Given passage »
START

Document the new userspace-visible features and APIs for handling
synchronous external abort (SEA)
- KVM_CAP_ARM_SEA_TO_USER: How userspace enables the new feature.
- KVM_EXIT_ARM_SEA: When userspace needs to handle SEA and what
  userspace gets while taking the SEA.
- KVM_CAP_ARM_INJECT_EXT_(D|I)ABT: How userspace injects SEA to
  guest while taking the SEA.

Signed-off-by: Jiaqi Yan <jiaqi...@google.com>
---
 Documentation/virt/kvm/api.rst | 120 +++++++++++++++++++++++++++++----
 1 file changed, 107 insertions(+), 13 deletions(-)

diff --git a/Documentation/virt/kvm/api.rst b/Documentation/virt/kvm/api.rst
index 47c7c3f92314e..fa91a123e1b88 100644
--- a/Documentation/virt/kvm/api.rst
+++ b/Documentation/virt/kvm/api.rst
@@ -1236,8 +1236,9 @@ directly to the virtual CPU).

END

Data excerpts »
START

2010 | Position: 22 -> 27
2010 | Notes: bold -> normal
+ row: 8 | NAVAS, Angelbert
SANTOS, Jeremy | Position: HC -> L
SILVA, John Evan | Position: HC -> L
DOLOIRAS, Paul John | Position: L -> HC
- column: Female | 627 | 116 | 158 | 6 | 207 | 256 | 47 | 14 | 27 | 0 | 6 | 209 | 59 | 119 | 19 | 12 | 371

END

Task requirements »
1. Copy out every line of the listing of changes, keeping each one unaltered.
2. Extend the patch documenting KVM handling of synchronous external aborts, starting after its final line.

Outputs for the tasks »
1.
2010 | Position: 22 -> 27
2010 | Notes: bold -> normal
+ row: 8 | NAVAS, Angelbert
SANTOS, Jeremy | Position: HC -> L
SILVA, John Evan | Position: HC -> L
DOLOIRAS, Paul John | Position: L -> HC
- column: Female | 627 | 116 | 158 | 6 | 207 | 256 | 47 | 14 | 27 | 0 | 6 | 209 | 59 | 119 | 19 | 12 | 371

2.
                __u8 serror_pending;
                __u8 serror_has_esr;
                __u8 ext_dabt_pending;
+               __u8 ext_iabt_pending;
                /* Align it to 8 bytes */
-               __u8 pad[5];
+               __u8 pad[4];
                __u64 serror_esr;
        } exception;
        __u32 reserved[12];
@@ -1292,20 +1293,52 @@ ARM64:
 
 User space may need to inject several types of events to the guest.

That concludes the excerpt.